Marin County, Federal Health Officials To Investigate High Breast Cancer Rate Among County Women
Marin County and federal health officials last week announced plans to investigate the factors behind the high rate of breast cancer among county women, the AP/Fresno Bee reports. According to the Northern California Cancer Center in Berkeley, white women in Marin County have a 45% higher risk of breast cancer than in other areas nationwide (AP/Fresno Bee, 10/15). More than 220 per 100,000 women in Marin county develop breast cancer, a rate "sharply higher" than the national average of 140 cases per 100,000 women, the Los Angeles Times reports. The study, which will include past research by county health officials, the National Cancer Institute, the National Institute of the Environmental Health Sciences, the CDC and HHS, will "look broadly at all the risk factors to see what might be causing these alarming incidence rates," Carl Barrett, director of the NCI Center for Cancer Research, said. He added that researchers will first meet to analyze data and determine whether they should conduct additional studies (Munn, Los Angeles Times, 10/13). In addition, the Marin Cancer Project will send 3,000 volunteers door-to-door countywide in November to raise awareness and ask 100,000 residents questions about breast cancer rates (AP/Fresno Bee, 10/15). County and federal health officials in the next few weeks will plot the "geographical distribution" of breast cancer cases in the county, although a "draft map shows the rates evenly distributed" (Los Angeles Times, 10/13). The Marin Cancer Project will ask residents for $1 donations in their door-to-door survey to help fund the breast cancer distribution map.

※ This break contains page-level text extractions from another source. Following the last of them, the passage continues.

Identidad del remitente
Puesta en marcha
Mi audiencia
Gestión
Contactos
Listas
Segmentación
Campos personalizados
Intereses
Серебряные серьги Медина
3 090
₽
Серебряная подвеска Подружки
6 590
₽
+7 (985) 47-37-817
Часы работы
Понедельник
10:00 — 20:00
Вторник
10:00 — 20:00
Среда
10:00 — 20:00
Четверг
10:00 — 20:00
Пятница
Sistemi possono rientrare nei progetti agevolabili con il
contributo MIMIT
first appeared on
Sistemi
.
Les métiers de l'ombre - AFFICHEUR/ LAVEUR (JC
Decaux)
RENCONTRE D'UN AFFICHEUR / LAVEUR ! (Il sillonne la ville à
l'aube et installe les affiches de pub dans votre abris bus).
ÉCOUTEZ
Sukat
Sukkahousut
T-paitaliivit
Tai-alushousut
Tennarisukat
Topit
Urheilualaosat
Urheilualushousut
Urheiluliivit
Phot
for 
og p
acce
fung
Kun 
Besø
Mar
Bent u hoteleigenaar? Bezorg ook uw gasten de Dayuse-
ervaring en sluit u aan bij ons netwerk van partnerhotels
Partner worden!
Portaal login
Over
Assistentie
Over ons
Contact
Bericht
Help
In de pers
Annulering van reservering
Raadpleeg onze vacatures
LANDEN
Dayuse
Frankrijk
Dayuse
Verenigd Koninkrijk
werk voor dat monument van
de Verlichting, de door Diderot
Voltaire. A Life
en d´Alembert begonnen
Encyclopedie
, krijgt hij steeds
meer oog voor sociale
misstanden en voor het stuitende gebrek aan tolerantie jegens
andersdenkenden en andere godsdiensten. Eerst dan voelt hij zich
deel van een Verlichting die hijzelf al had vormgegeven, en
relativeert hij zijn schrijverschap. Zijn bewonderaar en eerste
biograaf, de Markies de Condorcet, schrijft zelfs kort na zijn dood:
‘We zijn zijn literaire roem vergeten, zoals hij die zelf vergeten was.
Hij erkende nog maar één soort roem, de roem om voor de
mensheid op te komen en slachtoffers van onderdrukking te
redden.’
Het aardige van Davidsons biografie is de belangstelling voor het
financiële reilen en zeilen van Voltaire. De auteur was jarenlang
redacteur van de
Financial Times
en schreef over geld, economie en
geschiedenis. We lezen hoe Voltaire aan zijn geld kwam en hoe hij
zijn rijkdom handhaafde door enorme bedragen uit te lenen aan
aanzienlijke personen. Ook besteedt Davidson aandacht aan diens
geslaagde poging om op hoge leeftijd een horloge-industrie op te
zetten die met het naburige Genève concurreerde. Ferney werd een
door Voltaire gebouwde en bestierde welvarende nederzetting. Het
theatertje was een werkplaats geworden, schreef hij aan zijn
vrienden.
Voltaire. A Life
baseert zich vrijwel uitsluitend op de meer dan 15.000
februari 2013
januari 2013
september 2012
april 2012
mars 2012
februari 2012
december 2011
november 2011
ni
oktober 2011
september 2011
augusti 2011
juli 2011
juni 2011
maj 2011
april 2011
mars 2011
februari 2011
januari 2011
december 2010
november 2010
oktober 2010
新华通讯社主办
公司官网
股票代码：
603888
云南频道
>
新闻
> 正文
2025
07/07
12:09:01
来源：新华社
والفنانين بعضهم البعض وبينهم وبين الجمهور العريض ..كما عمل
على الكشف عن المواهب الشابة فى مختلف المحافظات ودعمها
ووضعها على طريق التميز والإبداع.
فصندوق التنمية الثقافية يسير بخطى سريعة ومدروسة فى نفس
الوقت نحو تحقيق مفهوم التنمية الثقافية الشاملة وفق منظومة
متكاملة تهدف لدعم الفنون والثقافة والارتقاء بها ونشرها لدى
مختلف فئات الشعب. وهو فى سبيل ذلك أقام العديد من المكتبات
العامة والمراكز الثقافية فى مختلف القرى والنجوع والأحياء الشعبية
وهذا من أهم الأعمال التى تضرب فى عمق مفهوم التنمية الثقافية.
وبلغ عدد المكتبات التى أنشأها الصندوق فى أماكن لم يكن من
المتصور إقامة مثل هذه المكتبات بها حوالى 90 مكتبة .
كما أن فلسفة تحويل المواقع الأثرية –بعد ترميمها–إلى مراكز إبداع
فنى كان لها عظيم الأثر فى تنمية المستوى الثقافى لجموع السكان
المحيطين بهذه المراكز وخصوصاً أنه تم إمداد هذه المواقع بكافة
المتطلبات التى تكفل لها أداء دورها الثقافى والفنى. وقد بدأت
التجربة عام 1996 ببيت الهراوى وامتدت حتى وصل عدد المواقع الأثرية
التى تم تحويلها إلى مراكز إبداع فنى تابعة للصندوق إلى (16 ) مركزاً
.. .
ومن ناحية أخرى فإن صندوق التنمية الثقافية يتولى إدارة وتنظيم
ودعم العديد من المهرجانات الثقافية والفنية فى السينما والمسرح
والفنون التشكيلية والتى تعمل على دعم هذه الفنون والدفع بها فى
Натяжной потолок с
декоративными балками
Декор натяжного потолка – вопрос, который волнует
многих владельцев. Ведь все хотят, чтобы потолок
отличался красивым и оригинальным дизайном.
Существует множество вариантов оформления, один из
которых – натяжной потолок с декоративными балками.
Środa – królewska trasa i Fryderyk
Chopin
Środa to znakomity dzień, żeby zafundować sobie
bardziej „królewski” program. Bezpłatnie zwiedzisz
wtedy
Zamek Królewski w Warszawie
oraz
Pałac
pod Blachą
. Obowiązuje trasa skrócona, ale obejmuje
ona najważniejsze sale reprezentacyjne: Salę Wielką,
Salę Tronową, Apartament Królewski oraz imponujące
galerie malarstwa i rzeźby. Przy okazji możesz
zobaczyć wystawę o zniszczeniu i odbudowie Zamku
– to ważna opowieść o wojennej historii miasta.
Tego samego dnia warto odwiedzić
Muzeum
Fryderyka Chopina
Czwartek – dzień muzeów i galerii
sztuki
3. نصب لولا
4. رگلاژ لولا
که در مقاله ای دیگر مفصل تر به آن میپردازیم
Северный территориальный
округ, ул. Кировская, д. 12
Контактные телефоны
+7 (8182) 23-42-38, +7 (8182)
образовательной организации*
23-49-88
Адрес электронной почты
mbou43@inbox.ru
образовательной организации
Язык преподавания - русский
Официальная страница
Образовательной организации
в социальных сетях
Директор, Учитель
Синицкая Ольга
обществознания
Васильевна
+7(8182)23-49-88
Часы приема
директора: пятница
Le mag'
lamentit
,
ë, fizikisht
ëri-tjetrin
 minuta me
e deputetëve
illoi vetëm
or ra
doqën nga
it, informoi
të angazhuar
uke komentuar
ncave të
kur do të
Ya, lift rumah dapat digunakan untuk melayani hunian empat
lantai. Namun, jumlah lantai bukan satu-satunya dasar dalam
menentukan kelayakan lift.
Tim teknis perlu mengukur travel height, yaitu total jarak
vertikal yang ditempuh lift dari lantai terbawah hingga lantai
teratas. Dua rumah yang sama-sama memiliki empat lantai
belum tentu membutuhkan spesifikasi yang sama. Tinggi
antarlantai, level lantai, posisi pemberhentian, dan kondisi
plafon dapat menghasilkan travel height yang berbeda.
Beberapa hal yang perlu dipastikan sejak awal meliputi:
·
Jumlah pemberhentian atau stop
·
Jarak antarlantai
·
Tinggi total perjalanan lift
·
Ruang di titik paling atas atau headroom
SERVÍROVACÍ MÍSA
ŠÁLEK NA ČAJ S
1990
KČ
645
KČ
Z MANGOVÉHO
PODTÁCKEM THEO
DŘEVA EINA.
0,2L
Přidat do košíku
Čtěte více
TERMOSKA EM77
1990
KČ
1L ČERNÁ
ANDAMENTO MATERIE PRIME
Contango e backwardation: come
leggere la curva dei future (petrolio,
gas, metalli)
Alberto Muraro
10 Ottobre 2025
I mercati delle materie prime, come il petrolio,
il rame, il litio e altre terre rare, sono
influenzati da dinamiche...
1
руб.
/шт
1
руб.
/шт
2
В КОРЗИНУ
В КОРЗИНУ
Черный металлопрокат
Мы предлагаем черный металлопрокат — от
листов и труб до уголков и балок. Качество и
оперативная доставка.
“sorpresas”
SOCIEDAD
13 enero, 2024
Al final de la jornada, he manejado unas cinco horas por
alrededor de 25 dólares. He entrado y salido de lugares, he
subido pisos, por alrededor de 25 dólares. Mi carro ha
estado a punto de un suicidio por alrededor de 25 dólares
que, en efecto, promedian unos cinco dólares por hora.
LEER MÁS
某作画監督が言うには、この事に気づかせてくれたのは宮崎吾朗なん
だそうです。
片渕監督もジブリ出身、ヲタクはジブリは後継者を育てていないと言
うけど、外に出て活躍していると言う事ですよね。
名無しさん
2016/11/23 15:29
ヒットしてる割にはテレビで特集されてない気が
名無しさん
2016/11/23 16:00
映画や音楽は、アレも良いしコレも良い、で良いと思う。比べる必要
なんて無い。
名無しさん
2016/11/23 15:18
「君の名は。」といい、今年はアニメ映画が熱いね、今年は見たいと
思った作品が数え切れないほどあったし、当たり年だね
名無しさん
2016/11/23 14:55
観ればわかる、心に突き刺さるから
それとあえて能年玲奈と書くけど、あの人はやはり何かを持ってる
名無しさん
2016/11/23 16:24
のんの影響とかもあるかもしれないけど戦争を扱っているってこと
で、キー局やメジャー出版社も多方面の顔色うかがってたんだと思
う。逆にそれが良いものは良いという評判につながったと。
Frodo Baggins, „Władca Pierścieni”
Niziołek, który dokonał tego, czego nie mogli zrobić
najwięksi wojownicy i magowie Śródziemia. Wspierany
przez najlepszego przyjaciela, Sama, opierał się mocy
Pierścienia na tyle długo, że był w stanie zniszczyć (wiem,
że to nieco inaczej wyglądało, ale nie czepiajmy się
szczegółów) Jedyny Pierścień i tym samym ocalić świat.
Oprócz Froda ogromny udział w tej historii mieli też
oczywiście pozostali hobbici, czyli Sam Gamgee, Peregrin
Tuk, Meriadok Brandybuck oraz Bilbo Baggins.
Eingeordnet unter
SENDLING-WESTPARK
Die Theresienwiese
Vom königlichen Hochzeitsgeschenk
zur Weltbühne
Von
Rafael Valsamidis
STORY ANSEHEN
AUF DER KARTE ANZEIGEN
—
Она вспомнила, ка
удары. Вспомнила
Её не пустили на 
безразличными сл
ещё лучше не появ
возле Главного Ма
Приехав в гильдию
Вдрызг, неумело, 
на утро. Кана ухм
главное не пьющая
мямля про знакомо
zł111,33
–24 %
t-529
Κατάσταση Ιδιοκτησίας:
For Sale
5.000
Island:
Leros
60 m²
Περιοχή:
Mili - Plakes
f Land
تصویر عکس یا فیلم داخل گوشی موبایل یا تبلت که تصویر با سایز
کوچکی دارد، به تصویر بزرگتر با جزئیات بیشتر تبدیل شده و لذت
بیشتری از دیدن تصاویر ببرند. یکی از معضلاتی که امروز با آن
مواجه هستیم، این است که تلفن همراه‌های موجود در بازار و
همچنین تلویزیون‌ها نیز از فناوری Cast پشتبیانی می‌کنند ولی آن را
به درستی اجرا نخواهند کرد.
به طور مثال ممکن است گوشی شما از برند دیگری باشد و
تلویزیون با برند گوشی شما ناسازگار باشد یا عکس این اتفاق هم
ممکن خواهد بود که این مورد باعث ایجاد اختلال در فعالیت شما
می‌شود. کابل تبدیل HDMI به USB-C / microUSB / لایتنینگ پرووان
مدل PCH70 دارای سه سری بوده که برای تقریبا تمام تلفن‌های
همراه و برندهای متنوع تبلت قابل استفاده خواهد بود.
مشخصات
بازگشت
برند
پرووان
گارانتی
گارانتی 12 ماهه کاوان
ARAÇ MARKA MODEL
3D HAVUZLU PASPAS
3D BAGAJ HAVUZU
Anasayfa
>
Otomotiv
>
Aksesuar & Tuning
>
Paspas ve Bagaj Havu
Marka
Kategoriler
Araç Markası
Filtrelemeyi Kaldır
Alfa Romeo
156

A study released in July by NCCC found that the rate of breast cancer in Marin County increased 37% from 1990 to 1999 but did not increase in other parts of the Bay Area and California (AP/Fresno Bee, 10/15). In addition, the county's breast cancer mortality rates have decreased at a lower rate than those in other parts of the state, despite access to "quality health care" for county women. Researchers attribute the higher rate of breast cancer in part to socioeconomic factors in the "extremely wealthy" county. Affluent women often have fewer children, have children later in life, use fertility drugs to conceive or take hormone replacements at the onset of menopause -- factors that "may trigger cancer," the Times reports (Los Angeles Times, 10/13).